Hyperthyroidism has been reported to cause excess all-cause and circulatory mortality. Whether this can be reversed is unknown, as is the influence of mild persisting thyroid dysfunction and treatment-induced hypothyroidism.


To determine whether radioiodine treatment is associated with increased mortality and to determine the influences of mild thyroid dysfunction and the development of overt hypothyroidism treated with thyroxine (T(4)).


A population-based study of 2668 individuals aged 40 years or older treated for overt hyperthyroidism with radioiodine in the West Midlands region of England from 1984-2002.

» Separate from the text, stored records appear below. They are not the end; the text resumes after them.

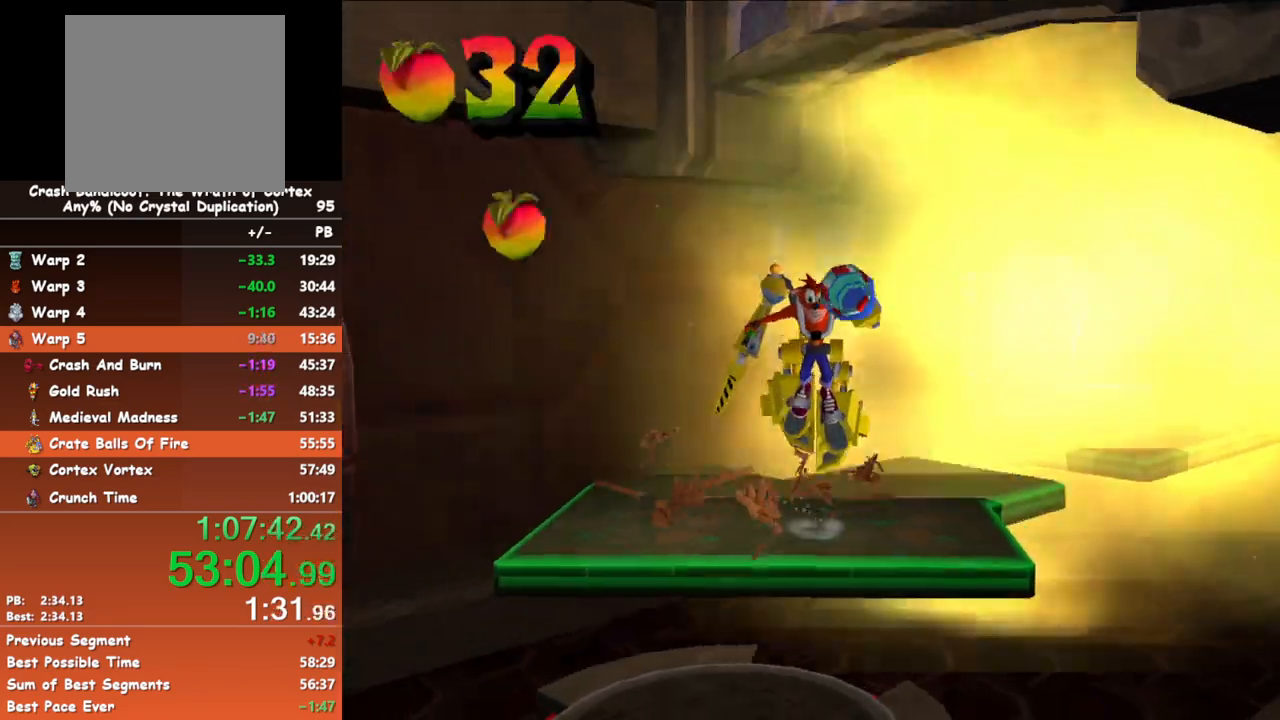
{"buttons": [], "left_stick": "down", "events": [[100, "A", "up"]]}
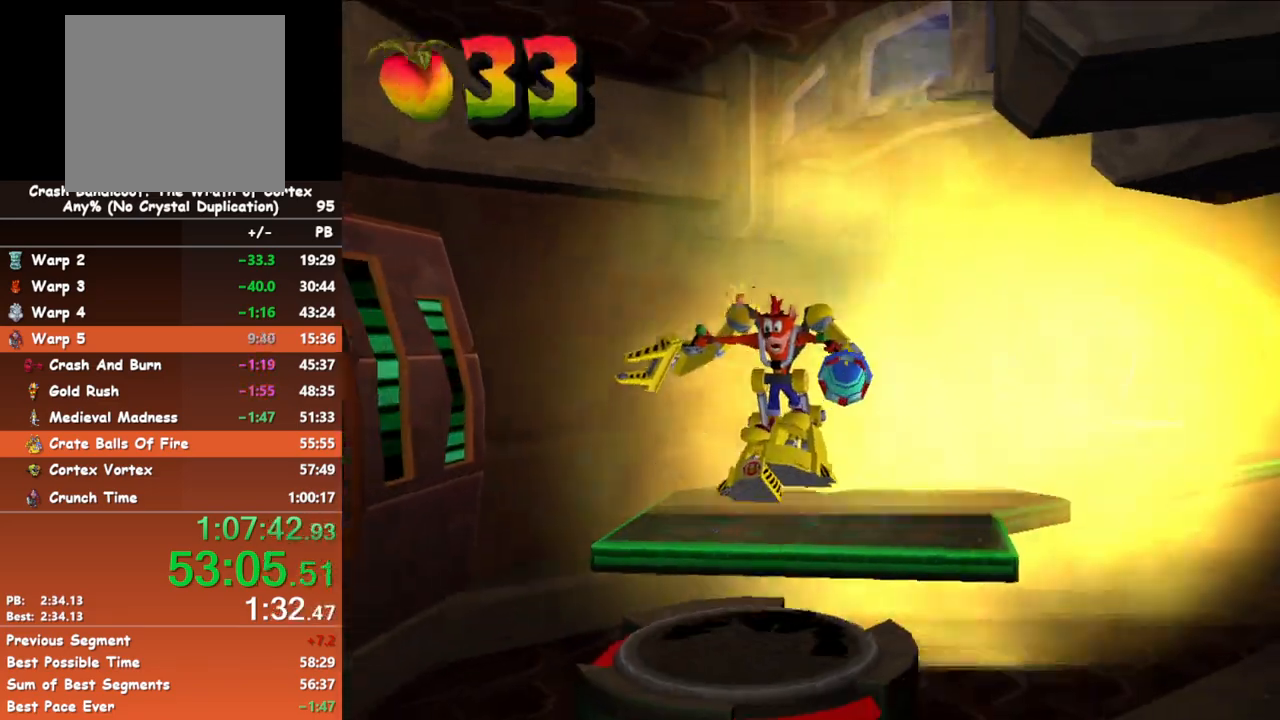
{"buttons": ["A"], "left_stick": "down", "events": [[233, "A", "down"]]}
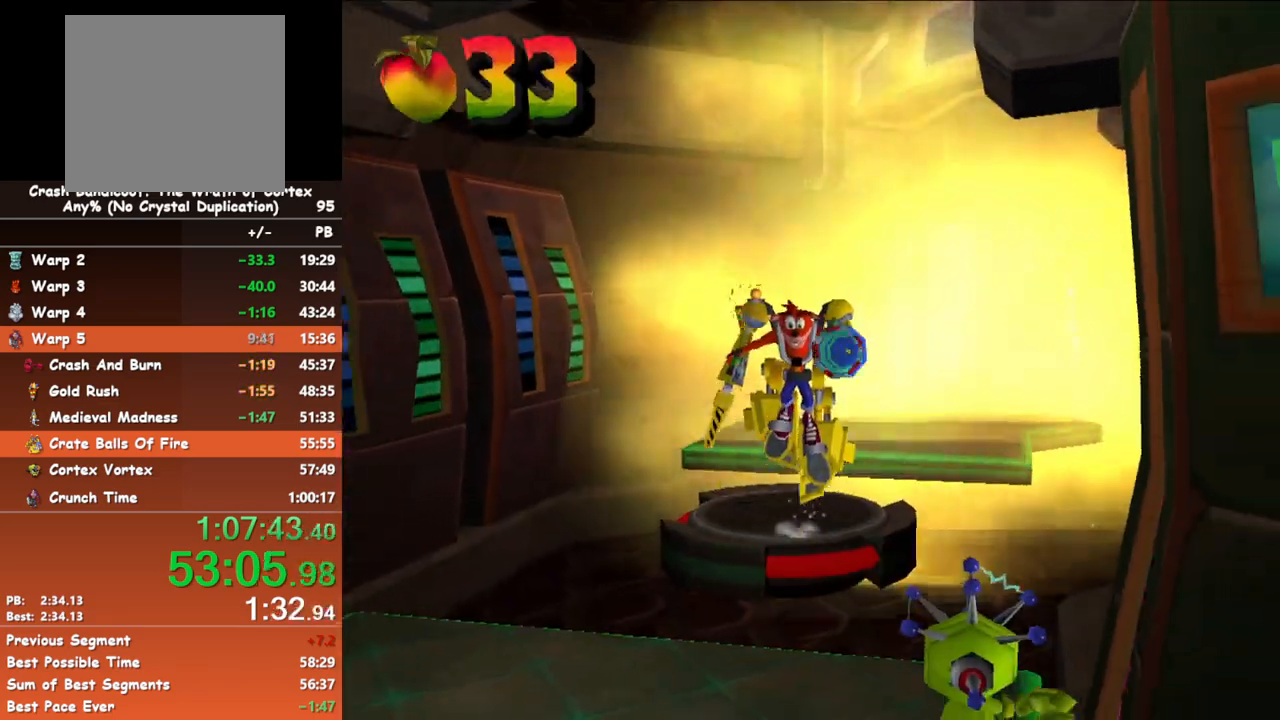
{"buttons": ["A"], "left_stick": "down-left", "events": [[150, "left_stick", "down-left"]]}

Cause of death compared with age- and period-specific mortality in England and Wales and assessment of the influence of T(4) therapy for radioiodine-induced hypothyroidism and subclinical thyroid dysfunction on mortality.

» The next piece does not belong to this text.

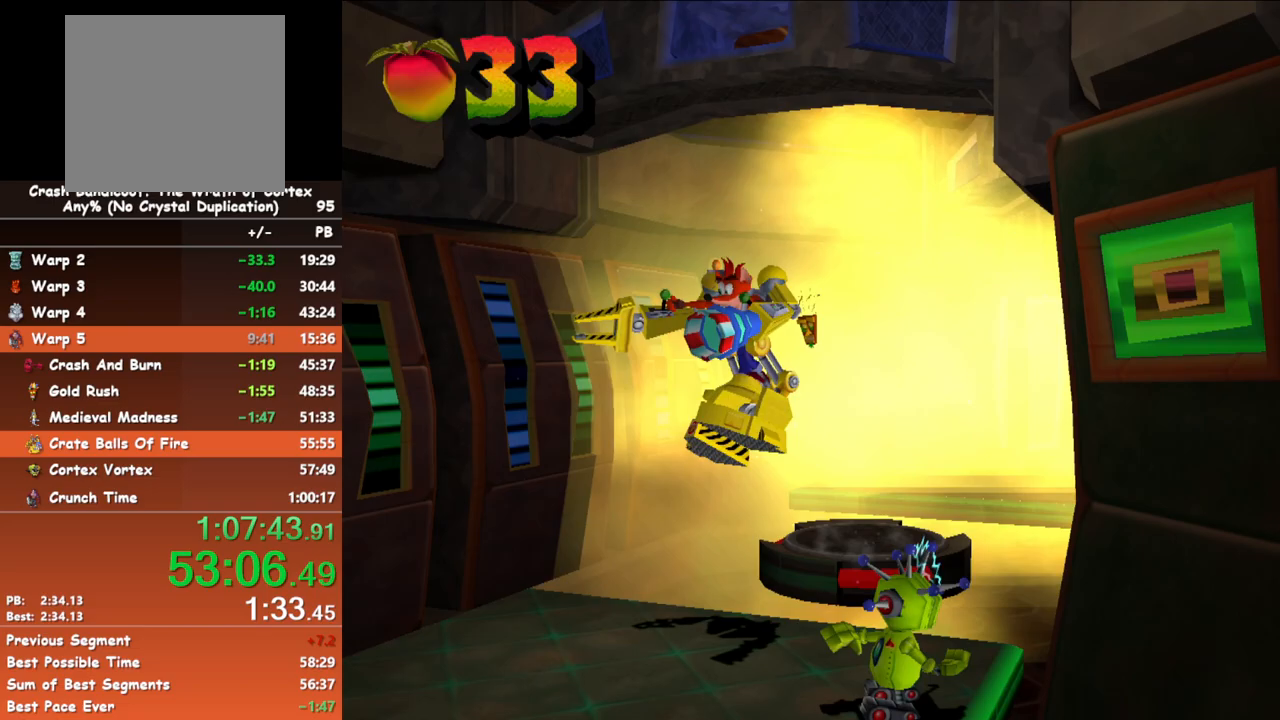
{"buttons": [], "left_stick": "down-left", "events": [[217, "A", "up"]]}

In 15,968 person-years of follow-up, 554 died vs 487 expected deaths (standardized mortality ratio [SMR], 1.14; 95% confidence interval [CI], 1.04-1.24, P=.002). Increased risks of all-cause and circulatory deaths vs age- and period-specific mortality were observed in follow-up in those not requiring, or prior to, T(4) therapy. These increased risks were not observed during follow-up on T(4) therapy (circulatory disease SMR prior to T(4), 1.33; 95% CI, 1.14-1.53 vs SMR, 0.91; 95% CI, 0.70-1.17 during T(4)). Patients receiving T(4) had decreased risk of mortality vs risk in the period not requiring, or prior to, T(4) therapy (all-cause mortality hazard ratio [HR], 0.65; 95% CI, 0.54-0.79; circulatory mortality HR, 0.65; 95% CI, 0.48-0.87). Increased all-cause mortality vs the background population was observed in the period prior to T(4) therapy in follow-up associated with low, normal, and high serum thyrotropin. The SMR for ischemic heart disease increased slightly when analyzed by serum thyrotropin, high serum thyrotropin being the highest SMR (low thyrotropin SMR, 1.06; 95% CI, 0.75-1.45; normal thyrotropin SMR, 1.17; 95% CI, 0.76-1.71; high thyrotropin SMR, 1.48; 95% CI, 0.86-2.37). Comparison within the cohort showed that mild hypothyroidism prior to T(4) therapy was associated with increased risk of mortality from ischemic heart disease vs biochemical euthyroidism (HR, 2.08; 95% CI, 1.04-4.19).


Patients treated with radioiodine for hyperthyroidism had increased mortality vs age- and period-specific mortality in England and Wales, a finding no longer evident during T(4) therapy. This supports treating hyperthyroidism with doses of radioiodine sufficient to induce overt hypothyroidism. The association within the cohort of mortality from ischemic heart disease with subclinical hypothyroidism suggests T(4) replacement should be considered should this biochemical abnormality develop after radioiodine therapy.